- Document passage:
•••
4.3. Product 4b: Methyl 4-(4-fluorophenyl)-6-methyl-1,2,3,4-tetrahydro-2-oxopyrimidine-5-carboxylate

The crude product was purified by crystallization from ethanol to obtain a suitable product in the form of colorless crystals; mp. 195–196 °C [Lit mp.191–192 °C] [48]; 1H NMR (400 MHz, DMSO-d6) δ 9.28–9.06 (m, 1H), 7.72 (d, J = 3.5 Hz, 1H), 7.31–7.21 (m, 2H), 7.12 (t, J = 8.9 Hz, 2H), 5.13 (d, J = 3.4 Hz, 1H), 3.51 (s, 3H), 2.24 (s, 3H); 13C NMR (100 MHz, DMSO-d6) δ 166.2, 152.4, 149.2, 141.4, 128.6, 128.5, 115.7, 115.5, 99.4, 53.6, 51.2, 18.2; 19F NMR (376 MHz, DMSO-d6) δ -115.4. 1H- and 13CNMR data were in accordance with those reported in the literature [49]; IR (cm−1): 3327, 2952, 1697, 1667, 1414, 1324, 1240, 1094, 825, 780, 646; ESI-TOF HR: m/z calculated for C13H13FN2O3: 551.1718 [2M+Na]+, found 551.1691; elemental analysis calculated for C13H13FN2O3: C, 59.09%; H, 4.96%; N, 10.60%, found C 59.12%; H, 4.59%; N, 10.63%.
•••
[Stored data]
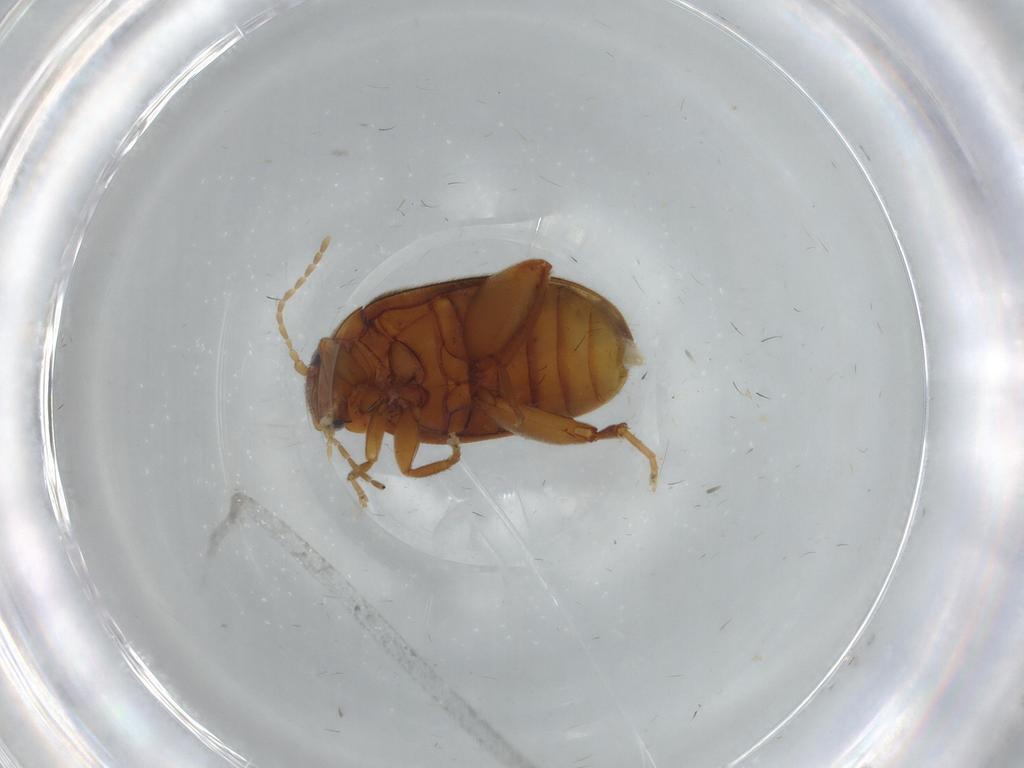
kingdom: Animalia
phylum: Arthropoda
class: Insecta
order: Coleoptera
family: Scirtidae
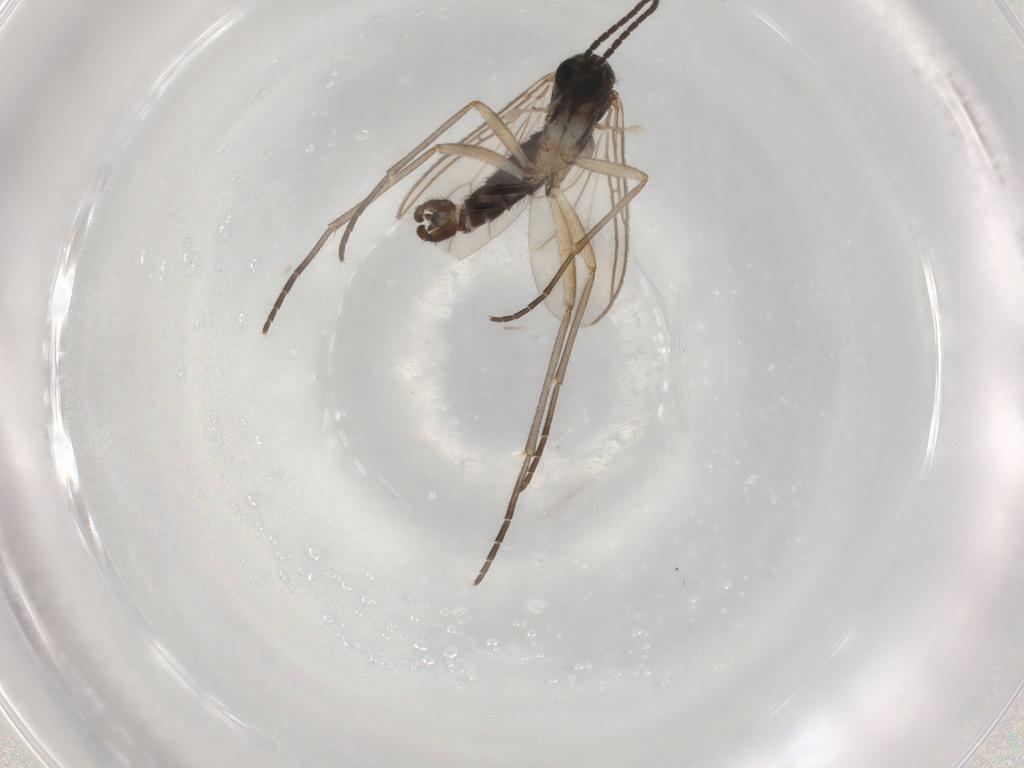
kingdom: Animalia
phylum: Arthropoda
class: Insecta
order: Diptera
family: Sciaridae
•••
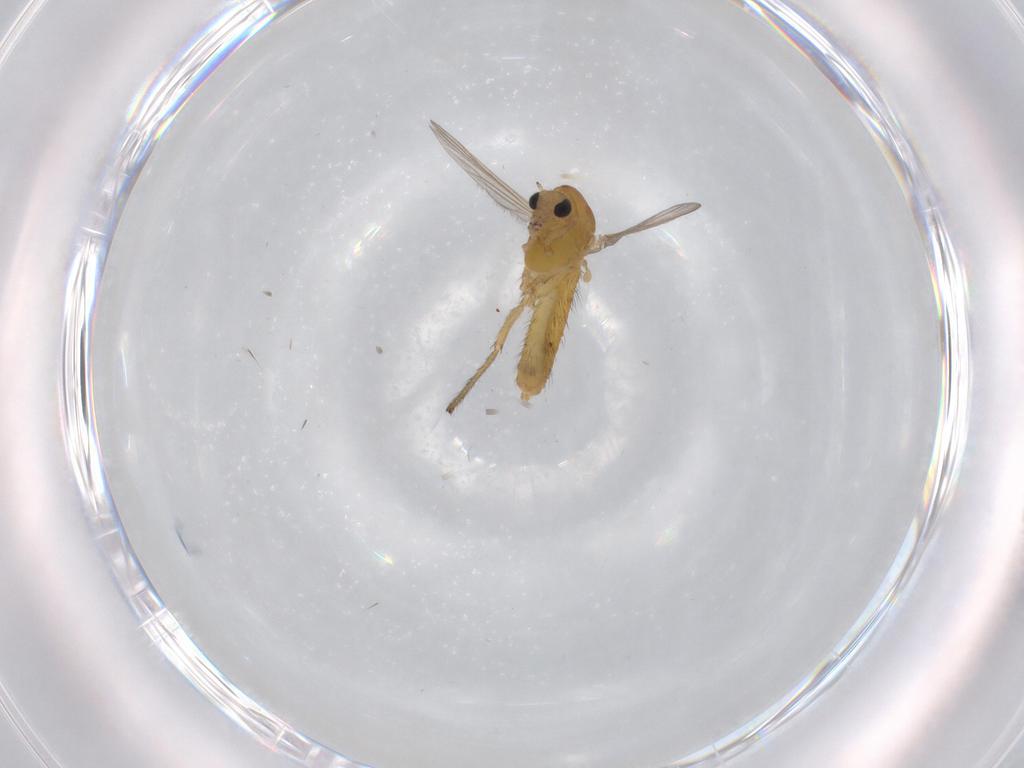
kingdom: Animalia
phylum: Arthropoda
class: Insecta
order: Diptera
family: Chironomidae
•••
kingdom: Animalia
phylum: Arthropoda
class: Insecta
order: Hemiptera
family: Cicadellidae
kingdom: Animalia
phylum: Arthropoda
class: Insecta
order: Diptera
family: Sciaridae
•••
- About this exercise: Rewrite the Product 4b passage from "The crude product" to "4.59%; N, 10.63%.", substituting "methanol" for "ethanol".

- Exercise response:
The crude product was purified by crystallization from methanol to obtain a suitable product in the form of colorless crystals; mp. 195–196 °C [Lit mp.191–192 °C] [48]; 1H NMR (400 MHz, DMSO-d6) δ 9.28–9.06 (m, 1H), 7.72 (d, J = 3.5 Hz, 1H), 7.31–7.21 (m, 2H), 7.12 (t, J = 8.9 Hz, 2H), 5.13 (d, J = 3.4 Hz, 1H), 3.51 (s, 3H), 2.24 (s, 3H); 13C NMR (100 MHz, DMSO-d6) δ 166.2, 152.4, 149.2, 141.4, 128.6, 128.5, 115.7, 115.5, 99.4, 53.6, 51.2, 18.2; 19F NMR (376 MHz, DMSO-d6) δ -115.4. 1H- and 13CNMR data were in accordance with those reported in the literature [49]; IR (cm−1): 3327, 2952, 1697, 1667, 1414, 1324, 1240, 1094, 825, 780, 646; ESI-TOF HR: m/z calculated for C13H13FN2O3: 551.1718 [2M+Na]+, found 551.1691; elemental analysis calculated for C13H13FN2O3: C, 59.09%; H, 4.96%; N, 10.60%, found C 59.12%; H, 4.59%; N, 10.63%.